Psychiatric Report Finds Norway Killer Was Insane
Court-ordered evaluation suggests Anders Behring Breivik could be sent to a mental hospital and not a prison.
| Posted Tuesday, Nov. 29, 2011, at 10:14 AM ET
Photograph by Jon-Are Berg-Jacobsen/AFP/Getty Images.
Norway's Anders Behring Breivik was insane when he carried out this past summer's twin terror attacks that killed 77 people and should be sent to a psychiatric ward instead of prison, prosecutors said Tuesday.
The Associated Press reports that a court-ordered psychiatric evaluation of the confessed mass killer had determined that Breivik was psychotic during the July 22 attacks, which means that he is not mentally fit to be sentenced to prison. The 243-page mental evaluation was written by two psychiatrists who spent 36 hours talking to Breivik. The report will be reviewed by the Norwegian Board of Forensic Medicine before the court makes a final ruling on whether the the self-proclaimed resistance fighter was legally insane.

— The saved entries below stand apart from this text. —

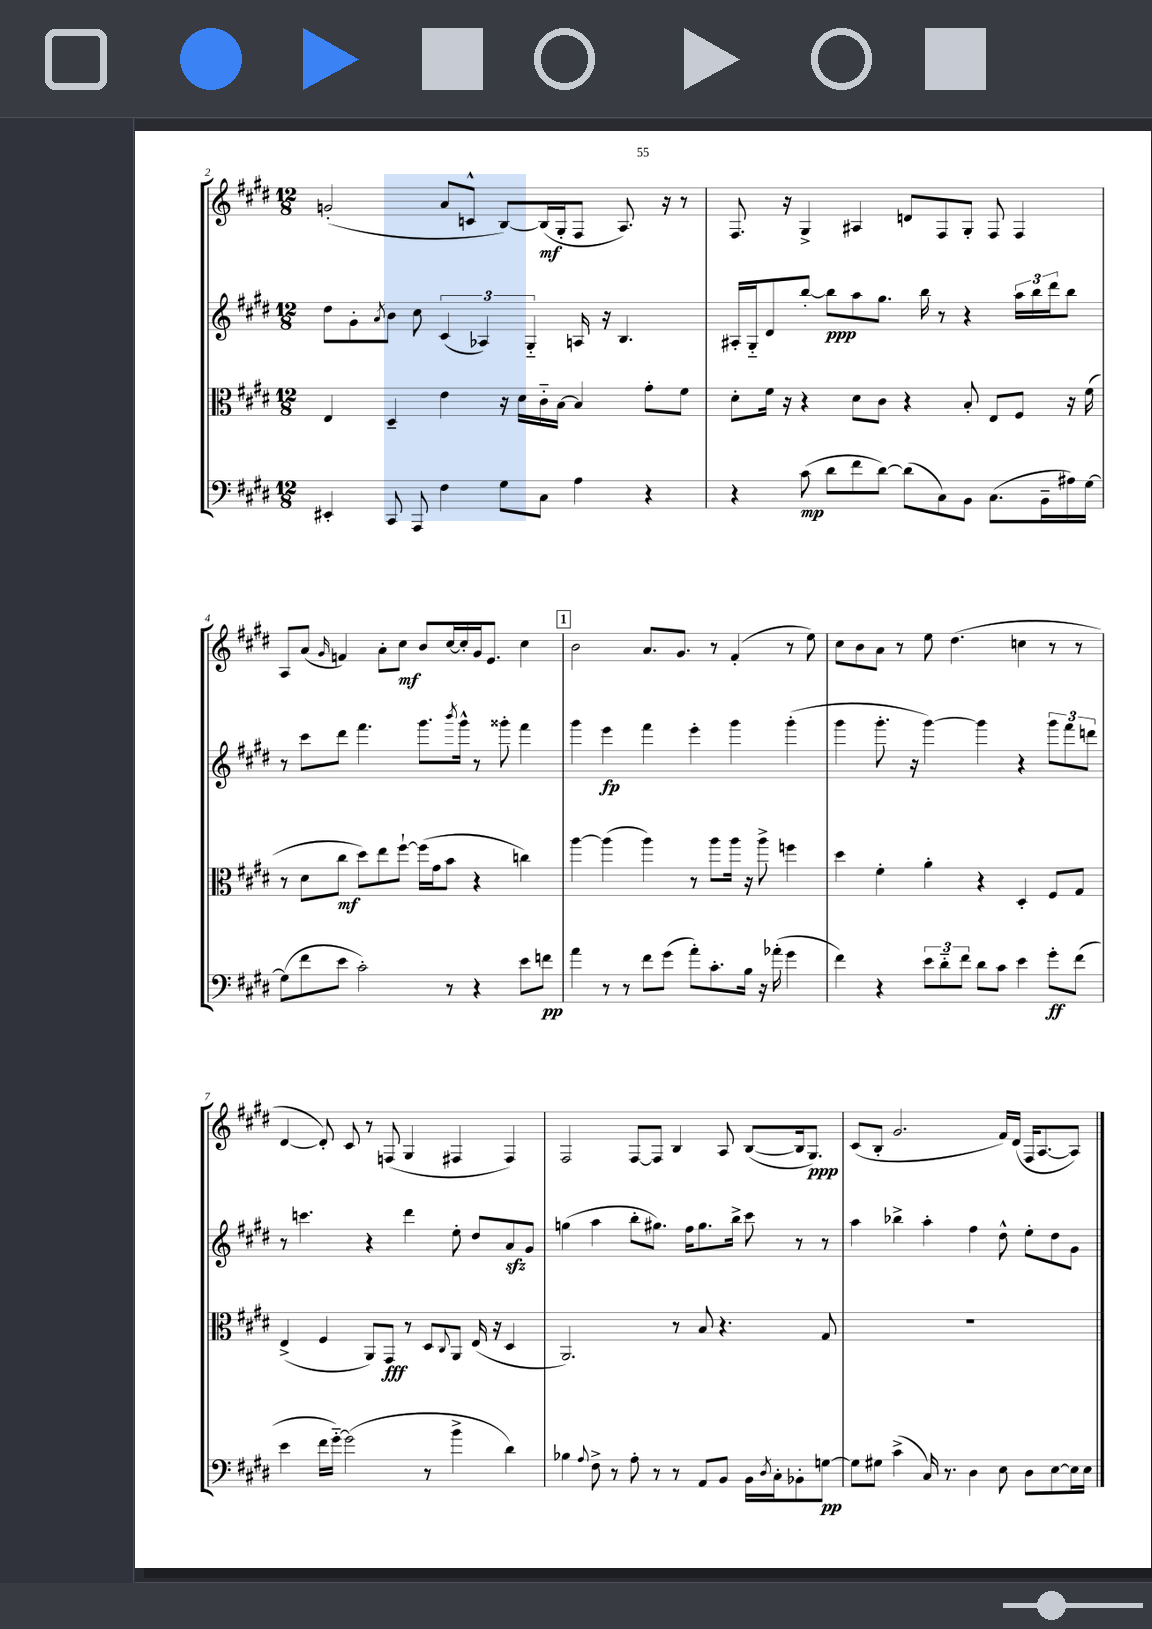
<<
\new StaffGroup <<
\new Staff = "s0" {
    \clef treble \key e \major \numericTimeSignature \time 12/8
    g'2-.( a'8 c'8-^ b8~) b16\mf( gis16-. fis8 a8.) r16 r8 |
    fis8. r16 gis4-> ais4 d'8 fis8 gis8-. fis8 fis4 |
    a8 a'8( \grace { gis'16 } f'4) a'8-. cis''8\mf b'8 cis''16~ cis''16-. gis'16 e'8. cis''4 |
    \mark \markup { \box "1" } b'2 a'8. gis'8. r8 fis'4-.( r8 e''8) |
    cis''8 b'8 a'8 r8 e''8 dis''4.( c''4 r8 r8 |
    dis'4~ dis'8-.) cis'8 r8 f8( gis4 fis4 fis4) |
    fis2 fis8~ fis8 b4 a8 b8~( b16 gis8.\ppp) |
    cis'8( b8-. gis'2. fis'16) dis'16( fis16 a8.~ a8) \bar "|." |
}
\new Staff = "s1" {
    \clef treble \key e \major \numericTimeSignature \time 12/8
    dis''8 gis'8-. \acciaccatura { a'8 } b'8 cis''8 \tuplet 3/2 { cis'4( aes4) gis4-_ } a16 r16 b4. |
    ais16-. gis16-_ dis'8 b''8~-. b''8\ppp a''8 gis''8. b''16 r8 r4 \tuplet 3/2 { a''16 b''16 dis'''16 } b''8 |
    r8 cis'''8 dis'''8 fis'''4. gis'''8. \acciaccatura { b'''8 } gis'''16-^ r8 gisis'''8-. fis'''4 |
    \mark \markup { \box "1" } gis'''4 e'''4\fp fis'''4 e'''4-. gis'''4 gis'''4-.( |
    gis'''4 gis'''8.-. r16 gis'''4~) gis'''4 r4 \tuplet 3/2 { gis'''8 fis'''8 d'''8 } |
    r8 c'''4. r4 dis'''4 e''8-. dis''8 a'8\sfz gis'8 |
    g''4( a''4 b''8-. gis''8.) fis''16 gis''8. b''16-> cis'''8 r8 r8 |
    a''4 bes''4-> a''4-. fis''4 dis''8-^ e''8-. dis''8 gis'8 \bar "|." |
}
\new Staff = "s2" {
    \clef alto \key e \major \numericTimeSignature \time 12/8
    e4 dis4-- e'4 r16 dis'16 cis'16-_ b16~ b4 gis'8-. fis'8 |
    dis'8-. fis'16 r16 r4 dis'8 cis'8 r4 b8-. e8 fis8 r16 fis'16( |
    r8 dis'8 cis''8\mf dis''8) e''8 fis''8~-! fis''16( gis'16 b'8 r4 c''4) |
    \mark \markup { \box "1" } a''4~ a''4( a''4) r8 a''8 a''16 r16 a''8-> f''4 |
    dis''4 fis'4-. a'4-. r4 dis4-. fis8 gis8 |
    e4->( fis4 a,8) gis,8\fff r8 dis8 \appoggiatura { cis8 } a,8 e16( r16 dis4 |
    a,2.) r8 b8 r4. gis8 |
    R1. \bar "|." |
}
\new Staff = "s3" {
    \clef bass \key e \major \numericTimeSignature \time 12/8
    eis,4-. cis,8 a,,8 fis4 gis8 cis8 a4 r4 |
    r4 cis'8\mp( dis'8 fis'8 dis'8~) dis'8( cis8) b,8 cis8.( b,16-- ais16) gis16~ |
    gis8( fis'8 e'8 cis'2-.) r8 r4 e'8 f'8\pp |
    \mark \markup { \box "1" } a'4 r8 r8 fis'8 gis'8( a'8-.) cis'8.-. b16 r16 aes'16-.( gis'4 |
    fis'4) r4 \tuplet 3/2 { e'8 dis'8-_ fis'8 } dis'8 cis'8 e'4 gis'8-.\ff fis'8( |
    e'4 fis'16 gis'16~-_) gis'2( r8 b'4-> dis'4) |
    bes4 \appoggiatura { a8 } fis8-> r8 a8-. r8 r8 a,8 b,8 b,16 \acciaccatura { dis8 } cis16-. bes,8-. g8~\pp |
    g8 gis8 cis'4->( cis16) r8. dis4 e8 dis8 e8~ e16 e16 \bar "|." |
}
>>
>>
\layout { \context { \Score currentBarNumber = #2 } }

The report's conclusion contrasts with previous comments from the head of that board, Dr. Tarjei Rygnestad, who had suggested shortly after the attacks that it would be unlikely that Breivik would be declared legally insane because the terror plot were so meticulously planned and executed, something he said an insane person is typically unable to do in a state of psychosis. Likewise, a Norway judge said earlier this month that he had seen no evidence that Breivik was insane at the time of the attacks.

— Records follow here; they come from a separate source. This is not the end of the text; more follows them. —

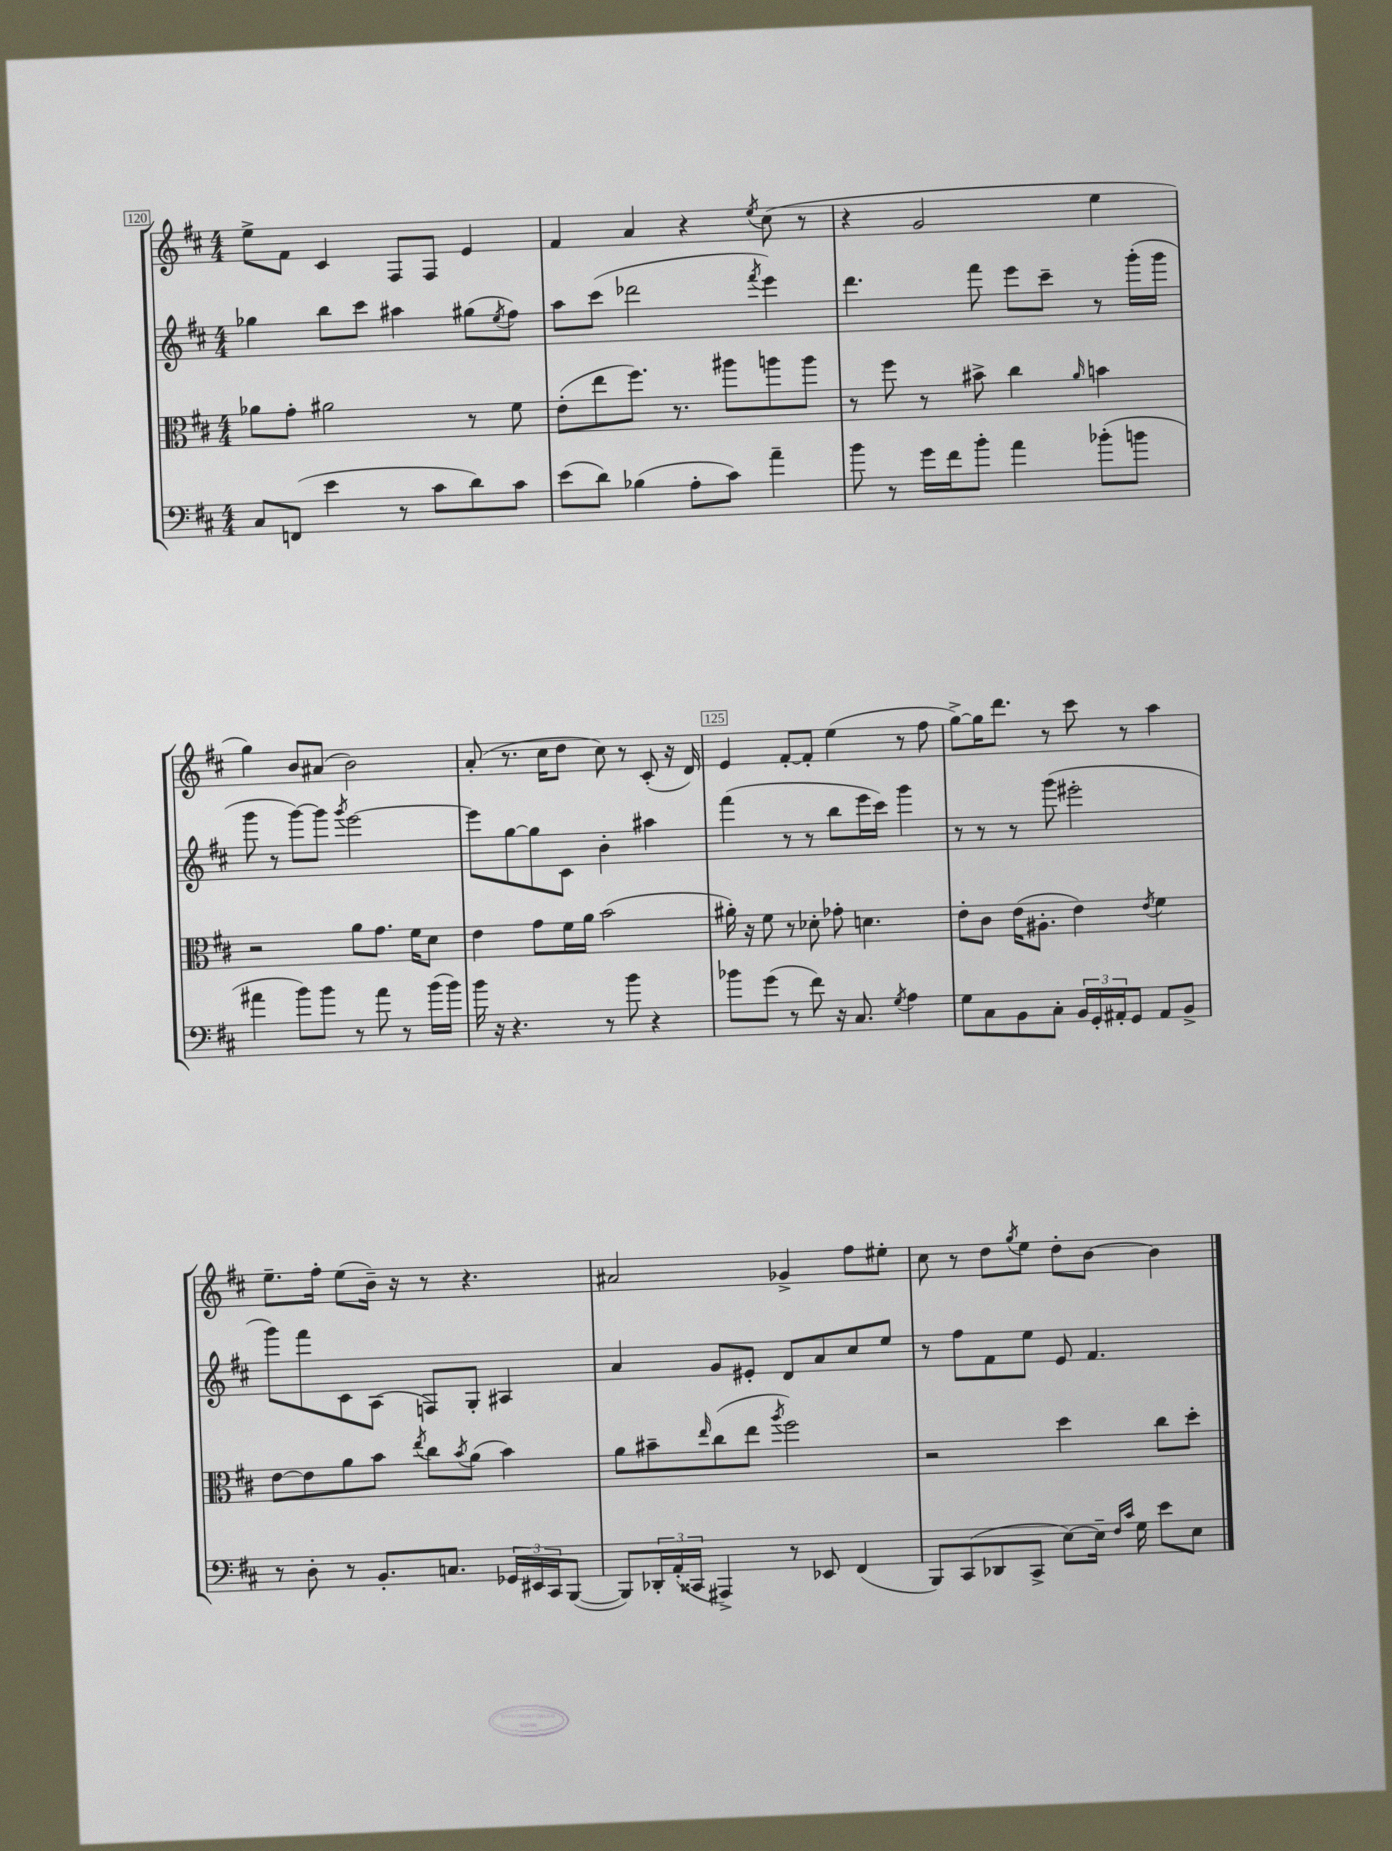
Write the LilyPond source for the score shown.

<<
\new StaffGroup <<
\new Staff = "s0" {
    \clef treble \key d \major \numericTimeSignature \time 4/4
    e''8-> fis'8 cis'4 fis8 fis8 e'4 |
    fis'4 a'4 r4 \acciaccatura { e''8 } cis''8( r8 |
    r4 g'2 e''4 |
    g''4) b'8 ais'8( b'2) |
    a'8-.( r8. cis''16 d''8 cis''8) r8 cis'8-.( r16 d'16) |
    e'4 fis'8~-. fis'8-. e''4( r8 fis''8 |
    g''8~->) g''16 d'''8. r8 cis'''8 r8 a''4 |
    e''8.-- fis''16-. e''8( b'16--) r16 r8 r4. |
    ais'2 ges'4-> fis''8 eis''8-. |
    cis''8 r8 d''8 \acciaccatura { g''8 } e''8 d''8-. b'8~ b'4 \bar "|." |
}
\new Staff = "s1" {
    \clef treble \key d \major \numericTimeSignature \time 4/4
    ges''4 b''8 cis'''8 ais''4 gis''8( \acciaccatura { e''8 } fis''8) |
    a''8 cis'''8( des'''2 \acciaccatura { fis'''8 } e'''4) |
    d'''4. fis'''8 e'''8 cis'''8-- r8 g'''16-.( g'''16 |
    g'''8 r8 g'''8~) g'''8 \acciaccatura { g'''8 } e'''2~ |
    e'''8 g''8~ g''8 cis'8 b'4-. ais''4 |
    fis'''4( r8 r8 b''8 e'''16 cis'''16) g'''4 |
    r8 r8 r8 g'''8( eis'''2-. |
    g'''8) fis'''8 cis'8 a8( f8) g8-. ais4 |
    a'4 g'8 eis'8-. d'8 a'8 cis''8 e''8 |
    r8 fis''8 fis'8 e''8 e'8 fis'4. \bar "|." |
}
\new Staff = "s2" {
    \clef alto \key d \major \numericTimeSignature \time 4/4
    aes'8 g'8-. ais'2 r8 fis'8 |
    e'8-.( e''8 fis''8.) r8. ais''8 a''8 a''8 |
    r8 fis''8 r8 bis'8-> cis''4 \grace { a'16 } b'4 |
    r2 a'8 g'8. fis'16 d'8 |
    e'4 g'8 fis'16 a'16 b'2( |
    ais'16-.) r16 fis'8 r8 des'8-. ges'8-. d'4. |
    e'8-. cis'8 e'16( ais8.-. e'4) \acciaccatura { e'8 } fis'4 |
    e'8~ e'8 a'8 b'8 \acciaccatura { e''8 } cis''8 \acciaccatura { b'8 } a'8( b'4) |
    a'8 bis'8-- \grace { e''16 } cis''8( e''8 \acciaccatura { a''8 } fis''2) |
    r2 d''4 cis''8 d''8-. \bar "|." |
}
\new Staff = "s3" {
    \clef bass \key d \major \numericTimeSignature \time 4/4
    cis8 f,8( e'4 r8 cis'8 d'8) cis'8 |
    e'8( d'8) bes4( a8-. cis'8) a'4-- |
    b'8 r8 g'16 fis'16 b'8-. a'4 bes'8-.( b'8 |
    ais'4 b'8) b'8 r8 ais'8 r8 b'16( b'16) |
    b'16 r16 r4. r8 b'8 r4 |
    bes'8 g'8( r8 fis'8) r16 cis8. \acciaccatura { g8 } a4 |
    g8 cis8 b,8 cis8-. \tuplet 3/2 { b,16 g,16-. ais,16-. } g,8 ais,8 b,8-> |
    r8 d8-. r8 b,8.-. c8. \tuplet 3/2 { ges,16 eis,16 cis,16 } b,,8~( |
    b,,8) \tuplet 3/2 { des,16-. a,16-.( cisis,16 } ais,,4->) r8 ees,8 fis,4( |
    b,,8) cis,8( des,8 cis,8-> e8~) e16-- \grace { fis16 cis'16 } g16 e'8 e8 \bar "|." |
}
>>
>>
\layout { \context { \Score currentBarNumber = #120 \override BarNumber.break-visibility = ##(#f #t #t) barNumberVisibility = #(every-nth-bar-number-visible 5) \override BarNumber.stencil = #(make-stencil-boxer 0.1 0.3 ly:text-interface::print) } }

But Dr. Rygnestad conceded Tuesday that his earlier comments were based on "secondary information" and said that a person's true mental state can only be determined through in-depth analysis of the kind carried out by the two psychiatrists who had written the report. In an interview with the AP, he maintained his previous assertion that psychotic people typically can't carry out complex tasks that require extensive planning, but added: "Usually not. Then again, unusual things also happen."
Breivik has confessed to planning and executing the bomb and shooting rampage that rocked Norway this summer, but has denied criminal guilt by claiming that he is the leader of the nation's resistance movement against multiculturalism.